▶ _PASSAGE PROVIDED_:
▬▬▬

Next, we overexpressed our engineered TLNRD1 mutants in endothelial cells and conducted a detailed analysis of their subcellular localization (Fig. 7 A). Intriguingly, both TLNRD12T and TLNRD12E demonstrated a subtle yet noticeable increase in nuclear localization when compared with TLNRD1WT (Fig. 7 B). Most remarkably, TLNRD12E failed to localize to actin stress fibers. At the same time, TLNRD12T exhibited a slightly enhanced localization to these structures compared with TLNRD1wt (Fig. 7 C).
These observations led us to hypothesize that the mutations we introduced in TLNRD1 could affect TLNRD1’s ability to bind to actin. Therefore, we carried out in vitro actin pulldown assays. These experiments showed that while both TLNRD1WT and TLNRD12T could bind actin similarly, TLNRD12E could not (Fig. 7 D). These findings concord with the hypothesis that the actin and CCM2 binding sites on TLNRD1 might overlap, rendering each TLNRD1 monomer incapable of binding to both actin and CCM2 simultaneously. To investigate this, we performed actin-binding assays in the presence or absence of CCM2CTH. These experiments revealed that TLNRD1WT lost its ability to bind to actin in the presence of CCM2CTH (Fig. 7 D). Importantly, TLNRD12T maintained its ability to bind actin even in the presence of CCM2CTH, although the efficiency was somewhat reduced (Fig. 7 D). Our results demonstrate that the TLNRD1–CCM2 and the TLNRD1–actin interactions are mutually exclusive. To assess the functional relevance of this, we next investigated in vitro if CCM2CTH would inhibit the ability of TLNRD1 to bundle actin (Fig. 7 E). These experiments revealed that while TLNRD1WT bundles actin effectively, as we reported previously (Cowell et al., 2021), the addition of CCM2CTH inhibited TLNRD1WT actin bundling (Fig. 7 E). In contrast, TLNRD12E was unable to bundle actin (Fig. 7 E). These results indicate that CCM2 modulates TLNRD1 localization as well as actin binding and bundling activity.
The TLNRD1–CCM2 interaction modulates actin stress fibers and focal adhesion formation
To further investigate the role of the TLNRD1–CCM2 interaction in endothelial cells, we focused on the organization of the actin cytoskeleton and focal adhesion formation. TLNRD1-silenced cells were transfected with various constructs, including GFP as a control, TLNRD1 wild type to evaluate functional restoration, TLNRD12T to assess the impact of disrupting the TLNRD1–CCM2 interaction, and TLNRD1F250D to investigate the effects of blocking TLNRD1’s dimerization capabilities. Indeed, we previously reported that TLNRD1F250D renders TLNRD1 monomeric, suppressing its actin-bundling activity (Cowell et al., 2021). Cells were also cotransfected with lifeact-RFP to enable a detailed visualization of the actin cytoskeleton in individual cells within the monolayer. Paxillin staining was employed to visualize focal adhesions (Fig. 8, A and B).

▬▬▬

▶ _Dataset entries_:
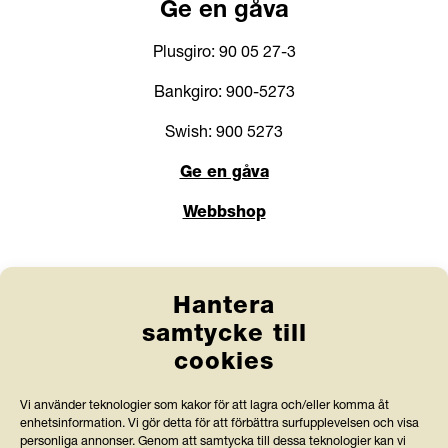
Ge en gåva
Plusgiro: 90 05 27-3
Bankgiro: 900-5273
Swish: 900 5273
Ge en gåva
Webbshop
Länkar
Hantera
Anlita Friends
samtycke till
cookies
Jobba hos oss
Prenumerera på nyhetsbrev
Vi använder teknologier som kakor för att lagra och/eller komma åt
enhetsinformation. Vi gör detta för att förbättra surfupplevelsen och visa
Press och rapporter
personliga annonser. Genom att samtycka till dessa teknologier kan vi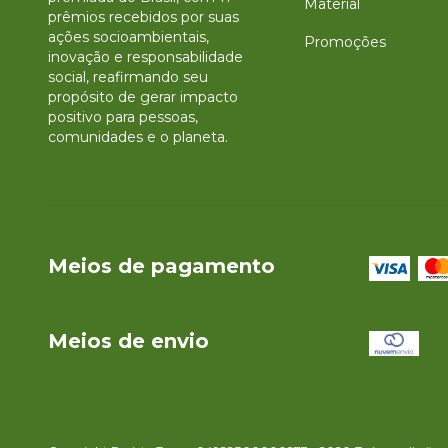
Material
prêmios recebidos por suas
ações socioambientais,
Promoções
inovação e responsabilidade
social, reafirmando seu
propósito de gerar impacto
positivo para pessoas,
comunidades e o planeta.
Meios de pagamento
Meios de envio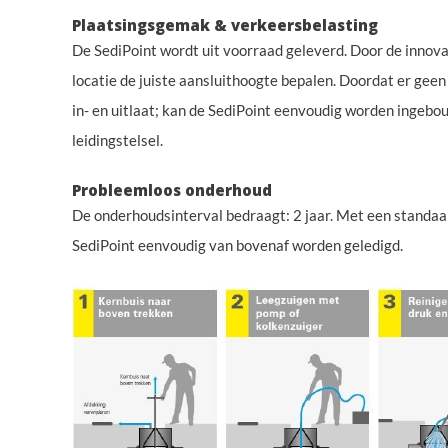
Plaatsingsgemak & verkeersbelasting
De SediPoint wordt uit voorraad geleverd. Door de innova
locatie de juiste aansluithoogte bepalen. Doordat er geen
in- en uitlaat; kan de SediPoint eenvoudig worden ingebo
leidingstelsel.
Probleemloos onderhoud
De onderhoudsinterval bedraagt: 2 jaar. Met een standaa
SediPoint eenvoudig van bovenaf worden geledigd.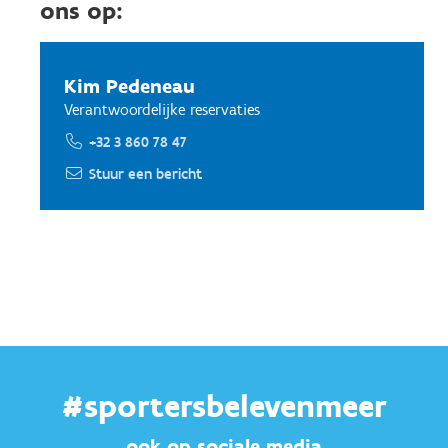
ons op:
Kim Pedeneau
Verantwoordelijke reservaties
+32 3 860 78 47
Stuur een bericht
#sportersbelevenmeer
ook op sociale media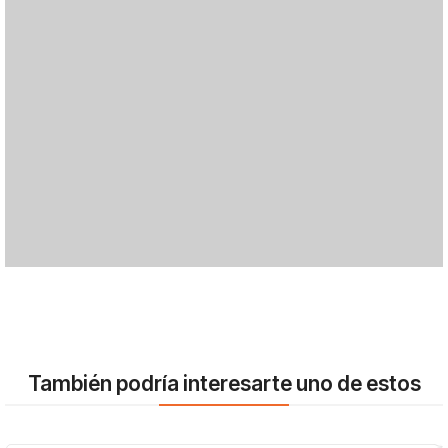
También podría interesarte uno de estos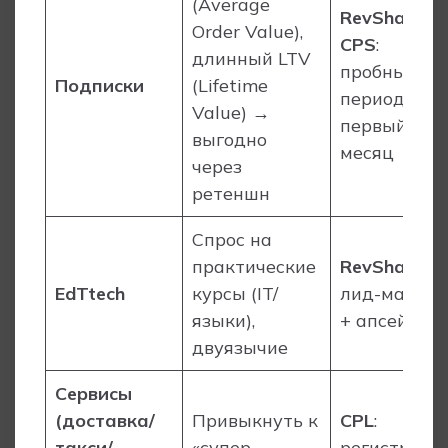
(Average
RevShare
/
Order Value),
CPS
:
длинный LTV
пробный
Подписки
(Lifetime
период
Value) →
первый
выгодно
месяц
через
ретеншн
Спрос на
практические
RevShare
:
EdTtech
курсы (IT/
лид-магни
языки),
+ апсейл
двуязычие
Сервисы
(доставка/
Привыкнуть к
CPL
:
такси/
«супер-
регистраци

▬▬▬

▶ _EXERCISE REQUIREMENTS_:
**a.** Answer these questions about the TLNRD1 passage.
(i) Which TLNRD1 mutant failed to localize to actin stress fibers?
(ii) In the actin-binding assays, what happened to TLNRD1WT when CCM2CTH was present?
(iii) What staining was used to visualize focal adhesions?
**b.** Resume the TLNRD1 passage, starting with the sentence that follows its final one.

▶ _RESULTS OF THE EXERCISE_:
**a.**
(i) TLNRD12E
(ii) It lost its ability to bind actin.
(iii) Paxillin staining

**b.**
In these experiments, TLNRD1 silencing led to a noticeable increase in cell area, a higher number of stress fibers, a higher coverage of cells by paxillin-positive adhesions, and a marked reduction in filopodia formation (Fig. 8, A and B). Significantly, the re-expression of TLNRD1-WT in siTLNRD1 cells reversed these phenotypes (Fig. 8, A and B). Conversely, the re-expression of the TLNRD1F250D mutant did not, which demonstrates the importance of TLNRD1’s dimerization for TLNRD1 functions.
Interestingly, the re-expression of the TLNRD12T mutant in TLNRD1-depleted cells led to a mixed phenotype. It fully restored filopodia formation but only partially restored phenotypes related to the enhanced cell area, stress fiber formation, and paxillin-positive adhesion coverage (Fig. 8, A and B). These results indicate that while a mutant incapable of binding to CCM2 can compensate for certain TLNRD1 functions, the full spectrum of TLNRD1’s role in cytoskeletal and adhesion regulation requires an intact TLNRD1–CCM2 interaction.
Discussion
Here we report that TLNRD1 is expressed in the vasculature in vivo and that silencing of TLNRD1 expression results in vascular phenotypes both in vitro and in vivo. We demonstrate that TLNRD1 is a member of the CCM complex and that TLNRD1 interacts directly and with high affinity to CCM2. We also show that the TLNRD1–CCM2 binding interface involves a hydrophobic groove on TLNRD1 and hydrophobic residues of CCM2. Our findings indicate that CCM2 controls TLNRD1 localization to the cytoplasm and inhibits its actin-bundling activity and that the CCM2–TLNRD1 interaction impacts endothelial actin stress fiber and focal adhesion formation. As TLNRD1 expression is altered in CCM lesions, we propose that TLNRD1 could be a novel actor in the CCM disease.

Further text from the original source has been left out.